Which is to say that in Orwell’s dark imagination, Winston Smith is a realized character. We believe in him as much as we are repelled by the world he lives in. Incidentally, Winston reads only two chapters of Goldstein’s book: Chapter One, “Ignorance is Strength”, and Chapter Three, “War is Peace”. I suppose Chapter Two is “Freedom is Slavery” and I wonder what would have been in it.
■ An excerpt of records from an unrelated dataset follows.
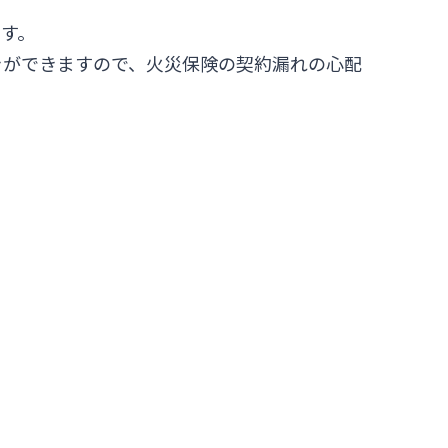
す。
きができますので、火災保険の契約漏れの心配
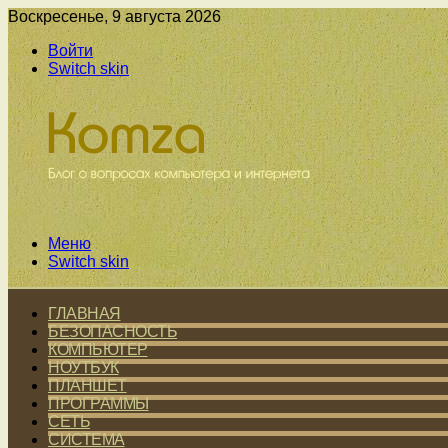
Воскресенье, 9 августа 2026
Войти
Switch skin
Меню
Switch skin
ГЛАВНАЯ
БЕЗОПАСНОСТЬ
КОМПЬЮТЕР
НОУТБУК
ПЛАНШЕТ
ПРОГРАММЫ
СЕТЬ
СИСТЕМА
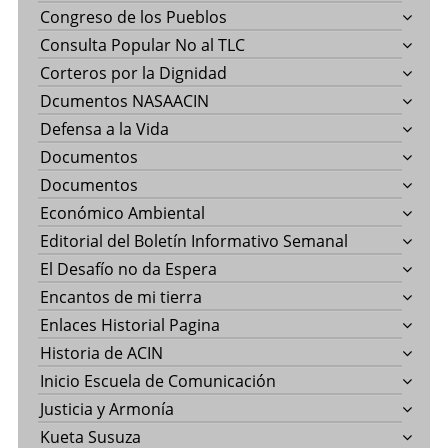
Congreso de los Pueblos
Consulta Popular No al TLC
Corteros por la Dignidad
Dcumentos NASAACIN
Defensa a la Vida
Documentos
Documentos
Económico Ambiental
Editorial del Boletín Informativo Semanal
El Desafío no da Espera
Encantos de mi tierra
Enlaces Historial Pagina
Historia de ACIN
Inicio Escuela de Comunicación
Justicia y Armonía
Kueta Susuza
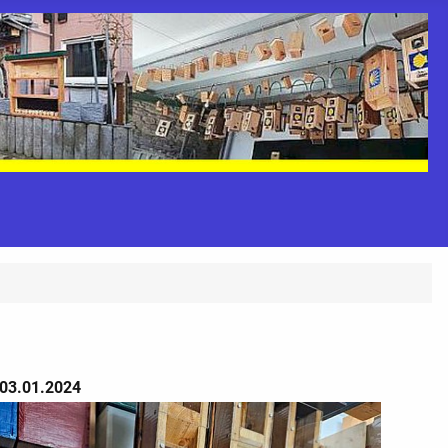
03.01.2024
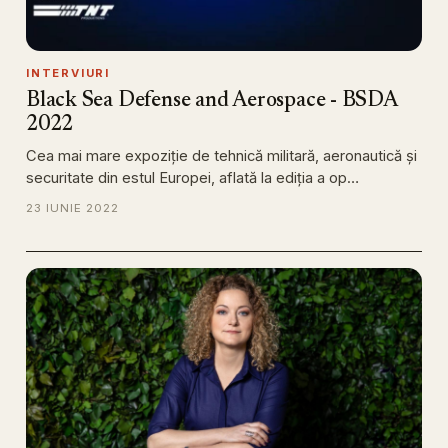
INTERVIURI
Black Sea Defense and Aerospace - BSDA
2022
Cea mai mare expoziție de tehnică militară, aeronautică și
securitate din estul Europei, aflată la ediția a op…
23 IUNIE 2022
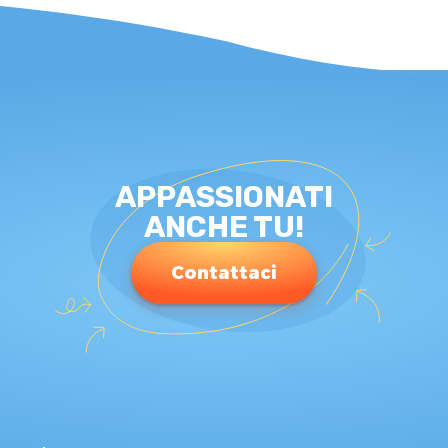
APPASSIONATI
ANCHE TU!
Contattaci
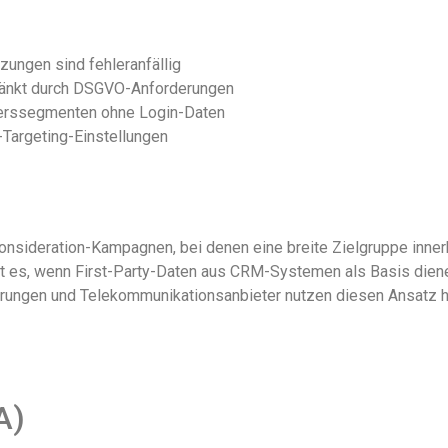
tzungen sind fehleranfällig
änkt durch DSGVO-Anforderungen
lterssegmenten ohne Login-Daten
-Targeting-Einstellungen
onsideration-Kampagnen, bei denen eine breite Zielgruppe innerh
st es, wenn First-Party-Daten aus CRM-Systemen als Basis diene
rungen und Telekommunikationsanbieter nutzen diesen Ansatz h
A)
V for Vendetta (Vertigo $19.99) is Alan Moore’s (along with David Lloyd with Steve Whitaker and Siobhan Dodds) take of a post-apocalyptic England that has become fascist and served as the basis of the recent film which the General blogged about. I haven’t seen the film, but I enjoyed the book very much. It is, as my son said, 1984 meets Batman. Our hero, the anarchist, V., an escaped political prisoner, works to undermine the regime. He adopts Evey Hammond after rescuing her from the police and she serves as sort of a Robin figure. The story is episodic, due to its initial composition over the course of years as a on-going comic book and unlike 1984 which follows a more structured story arc. Each chapter is titled with a word beginning with V, (The Voice, Victims, Vindication and so on). Moore’s latest work is The Lost Girls (Top Shelf Productions $75.00) and it follows up the stories of Alice, Wendy and Dorothy on the eve of WW1. It is pornographic without being particularly smutty. It’s art styles are derived from the many movements of that time, such as Art Nouveau and Fauvism. All these books are available at Jackson Street Books and other fine independent bookstores. (Signed copies of Surveillance are in stock and Lost Girls is available for viewing by appointment, and you must have clean hands).


-SeattleDan
Alas, demmocommie was unavailable for assistance on this book report. We understand that he is in Hollywood, trying to sell the screen rights to his book on the Donner party. You might have seen him at the Oscar ceremony, seated next to Helen Mirren.